Souvent, une déclaration préalable suffit, mais cela dépend de votre commune et des zones protégées. En copropriété, un vote en assemblée générale est requis. Pour l’unité extérieure de PAC, la fiche Service‑Public sur la déclaration préalable résume les démarches usuelles.
Quel bruit fait l’unité extérieure et comment le réduire ?
Une PAC air‑eau émet généralement 35–55 dB(A) à 5 m selon modèles et modes. Pour limiter les nuisances: support anti‑vibratile, éloignement des limites de propriété et des chambres, écran végétal, et contrôle régulier de la ventilation.
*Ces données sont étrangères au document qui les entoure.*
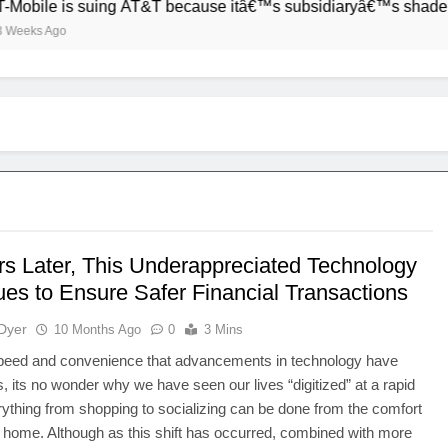
obile is suing AT&T because itâ€™s subsidiaryâ€™s shade of pu
eks Ago
rs Later, This Underappreciated Technology
ues to Ensure Safer Financial Transactions
Dyer
10 Months Ago
0
3 Mins
speed and convenience that advancements in technology have
s, its no wonder why we have seen our lives “digitized” at a rapid
ything from shopping to socializing can be done from the comfort
 home. Although as this shift has occurred, combined with more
La pac solarothermique réduit la durée de fonctionnement de la PAC en donnant la priorité au solaire, ce qui diminue aussi les périodes de bruit.
Conclusion
Bien dimensionnée, la pac solarothermique est une solution complète et durable pour le chauffage et l’ECS. Elle devient particulièrement pertinente si votre maison est correctement isolée, avec une toiture bien orientée et des émetteurs basse température. Évaluez votre potentiel solaire, comparez les variantes (air‑eau, sol‑eau, eau‑eau) et activez les aides disponibles en 2025.